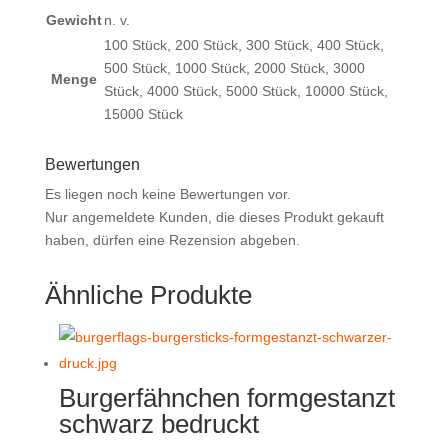
Gewicht
n. v.
100 Stück, 200 Stück, 300 Stück, 400 Stück,
500 Stück, 1000 Stück, 2000 Stück, 3000
Menge
Stück, 4000 Stück, 5000 Stück, 10000 Stück,
15000 Stück
Bewertungen
Es liegen noch keine Bewertungen vor.
Nur angemeldete Kunden, die dieses Produkt gekauft
haben, dürfen eine Rezension abgeben.
Ähnliche Produkte
Burgerfähnchen formgestanzt
schwarz bedruckt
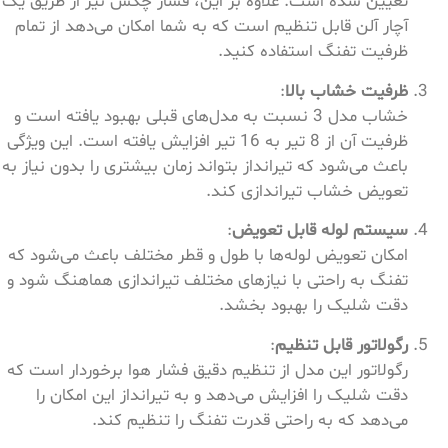
تعیین شده است. علاوه بر این، فشار چکش نیز از طریق یک
آچار آلن قابل تنظیم است که به شما امکان می‌دهد از تمام
ظرفیت تفنگ استفاده کنید.
ظرفیت خشاب بالا
:
خشاب مدل 3 نسبت به مدل‌های قبلی بهبود یافته است و
ظرفیت آن از 8 تیر به 16 تیر افزایش یافته است. این ویژگی
باعث می‌شود که تیرانداز بتواند زمان بیشتری را بدون نیاز به
تعویض خشاب تیراندازی کند.
سیستم لوله قابل تعویض
:
امکان تعویض لوله‌ها با طول و قطر مختلف باعث می‌شود که
تفنگ به راحتی با نیازهای مختلف تیراندازی هماهنگ شود و
دقت شلیک را بهبود بخشد.
رگولاتور قابل تنظیم
:
رگولاتور این مدل از تنظیم دقیق فشار هوا برخوردار است که
دقت شلیک را افزایش می‌دهد و به تیرانداز این امکان را
می‌دهد که به راحتی قدرت تفنگ را تنظیم کند.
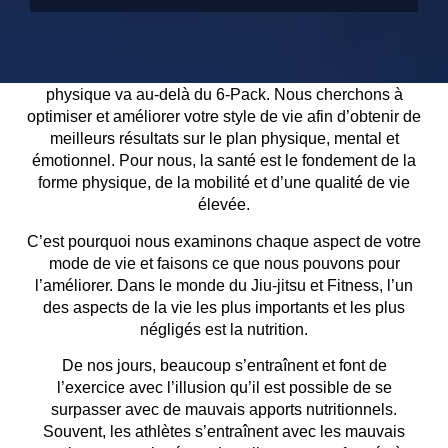
Au Barrafit Studio nous pensons que votre forme
physique va au-delà du 6-Pack. Nous cherchons à
optimiser et améliorer votre style de vie afin d’obtenir de
meilleurs résultats sur le plan physique, mental et
émotionnel. Pour nous, la santé est le fondement de la
forme physique, de la mobilité et d’une qualité de vie
élevée.
C’est pourquoi nous examinons chaque aspect de votre
mode de vie et faisons ce que nous pouvons pour
l’améliorer. Dans le monde du Jiu-jitsu et Fitness, l’un
des aspects de la vie les plus importants et les plus
négligés est la nutrition.
De nos jours, beaucoup s’entraînent et font de
l’exercice avec l’illusion qu’il est possible de se
surpasser avec de mauvais apports nutritionnels.
Souvent, les athlètes s’entraînent avec les mauvais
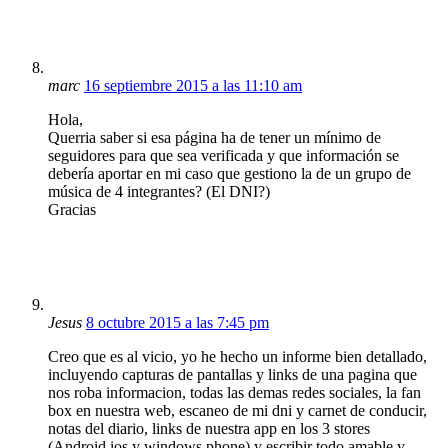
marc
16 septiembre 2015 a las 11:10 am
Hola,
Querria saber si esa página ha de tener un mínimo de
seguidores para que sea verificada y que información se
debería aportar en mi caso que gestiono la de un grupo de
música de 4 integrantes? (El DNI?)
Gracias
Jesus
8 octubre 2015 a las 7:45 pm
Creo que es al vicio, yo he hecho un informe bien detallado,
incluyendo capturas de pantallas y links de una pagina que
nos roba informacion, todas las demas redes sociales, la fan
box en nuestra web, escaneo de mi dni y carnet de conducir,
notas del diario, links de nuestra app en los 3 stores
(Android,ios y windows phone) y escribir todo amable y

◆ **Exercise goal**
Repeat the entries above verbatim, but only from the line that has "سیستم لوله قابل تعویض" down to the line that has "رگولاتور این مدل", inclusive.

◆ **Solution**
سیستم لوله قابل تعویض
:
امکان تعویض لوله‌ها با طول و قطر مختلف باعث می‌شود که
تفنگ به راحتی با نیازهای مختلف تیراندازی هماهنگ شود و
دقت شلیک را بهبود بخشد.
رگولاتور قابل تنظیم
:
رگولاتور این مدل از تنظیم دقیق فشار هوا برخوردار است که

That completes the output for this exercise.